Martin Vander Weyer Martin Vander Weyer

Is Lord Mayor Roger Gifford finally unleashing his inner Boris?

issue 06 April 2013
A short stroll from Poultry to the Mansion House offers vistas of the old and new City. The fortress of the Bank of England awaits its new Governor while the Royal Exchange earns its keep, like much of the modern Square Mile, as an upmarket nest of boutiques and eateries. The Lutyens-designed headquarters of the long-gone Midland Bank stands apparently abandoned by its oligarch owner, facing the avant-garde pink edifice that replaced the Victorian ‘Mappin & Webb Corner’. The skyline gives glimpses of the Lloyd’s Building from 1986, the Gherkin from 2003 and the ‘Walkie-Talkie’ conceived in 2007, due to be completed next year; each a monument to the boom that preceded the bust. Representing the self-confident 1750s is the Mansion House itself, last bastion of the City’s pomp and temporary home to Roger Gifford, its 685th Lord Mayor.
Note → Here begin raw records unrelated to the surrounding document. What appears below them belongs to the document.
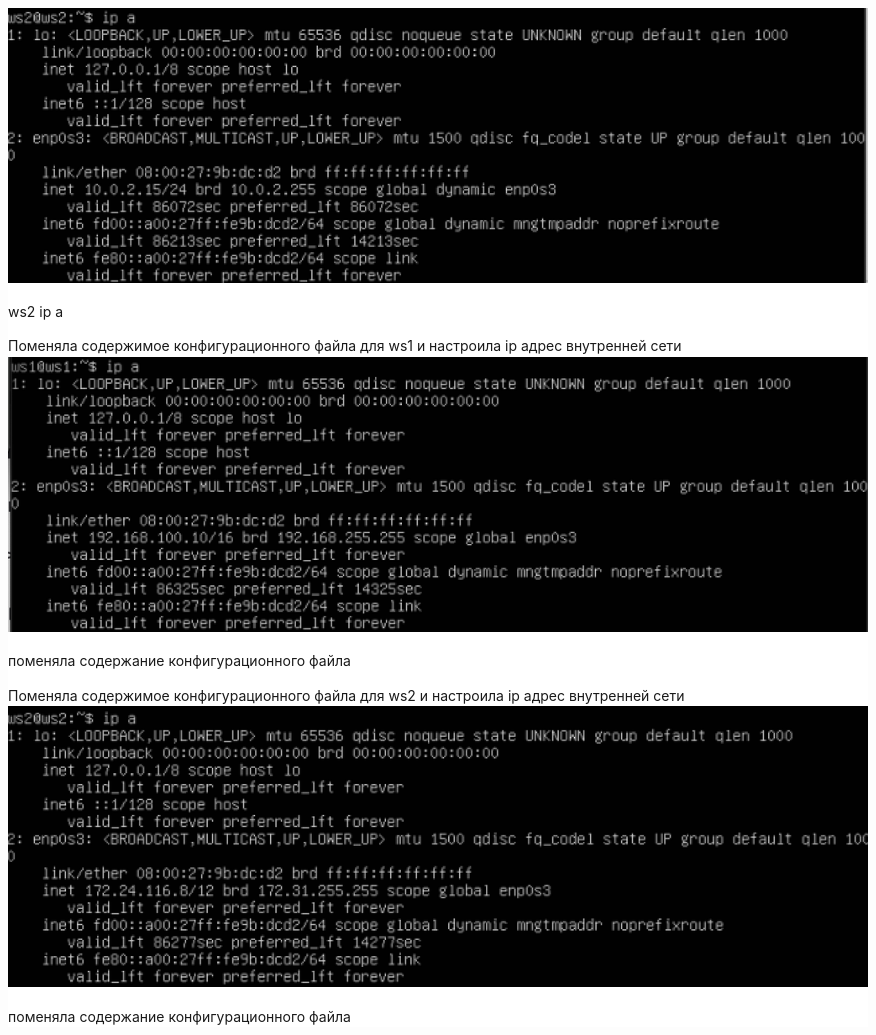 ![Проблема с фотографией](screenshots/ws2.png)
<figcaption>ws2 ip a</figcaption>

Поменяла содержимое конфигурационного файла для ws1 и настроила ip адрес внутренней сети 
![Проблема с фотографией](screenshots/ws1.0.png)
<figcaption>поменяла содержание конфигурационного файла</figcaption>

Поменяла содержимое конфигурационного файла для ws2 и настроила ip адрес внутренней сети 
![Проблема с фотографией](screenshots/ws2.0.png)
<figcaption>поменяла содержание конфигурационного файла</figcaption>
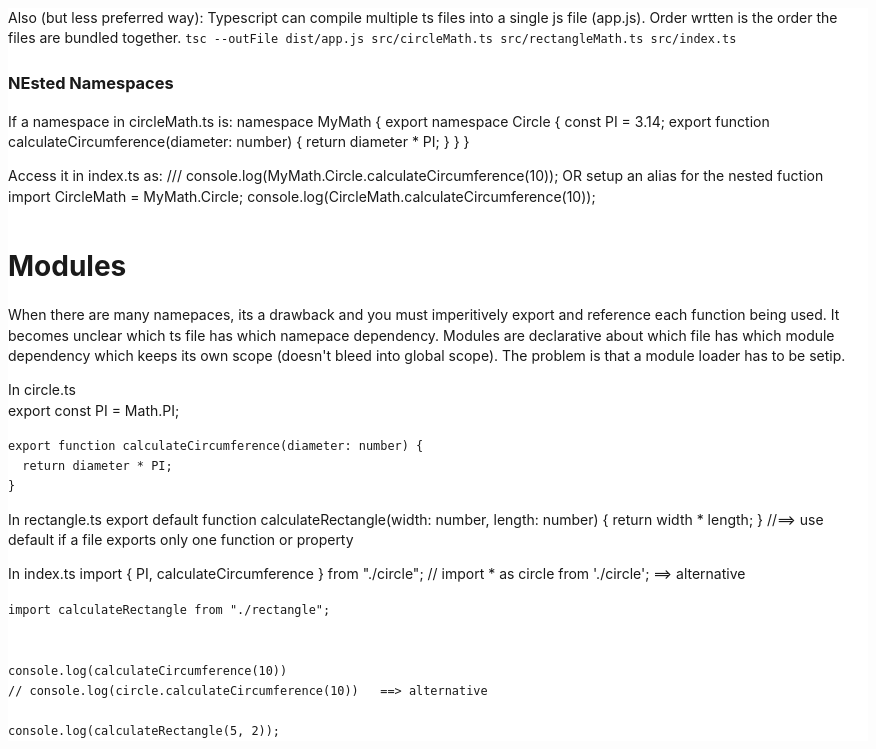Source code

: Also (but less preferred way):
Typescript can compile multiple ts files into a single js file (app.js). Order wrtten is the order the files are bundled together. 
`tsc --outFile dist/app.js src/circleMath.ts src/rectangleMath.ts src/index.ts`

### NEsted Namespaces 

If a namespace in circleMath.ts is:
    namespace MyMath {
      export namespace Circle {
        const PI = 3.14;
        export function calculateCircumference(diameter: number) {
          return diameter * PI;
        }
      }
    }

Access it in index.ts as:
/// <reference path="circleMath.ts" />
console.log(MyMath.Circle.calculateCircumference(10));
OR setup an alias for the nested fuction
import CircleMath = MyMath.Circle;
console.log(CircleMath.calculateCircumference(10));

# Modules  

When there are many namepaces, its  a drawback and you must imperitively export and reference each function being used. It becomes unclear which ts file has which namepace dependency. Modules are declarative about which file has which module dependency which keeps its own scope (doesn't bleed into global scope). The problem is that a module loader has to be setip. 

In circle.ts  
    export const PI = Math.PI;

    export function calculateCircumference(diameter: number) {
      return diameter * PI;
    }

In rectangle.ts 
    export default function calculateRectangle(width: number, length: number) {
      return width * length;
    }  //==> use default if a file exports only one function or property

In index.ts 
    import { PI, calculateCircumference } from "./circle";
    // import * as circle from './circle';    ==> alternative

    import calculateRectangle from "./rectangle";


    console.log(calculateCircumference(10))
    // console.log(circle.calculateCircumference(10))   ==> alternative

    console.log(calculateRectangle(5, 2));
In such a changed and changing place, with so many stains on its name, what’s the point — I wonder as I ring the doorbell — of a fancy-dress figurehead at the apex of what is still widely seen, despite efforts towards transparency, as a quasi-masonic Corporation of sheriffs, aldermen, chamberlain and remembrancer? Indeed, what’s the point of this ceremonial ‘Lord Mayor’ at all when London at large has, in Boris Johnson, a real mayor with a million votes who not only defends financiers more robustly than any practitioner or PR man would dare, but also habitually upstages every other public figure who claims to represent the capital? The genial Mr Gifford isn’t buying these arguments.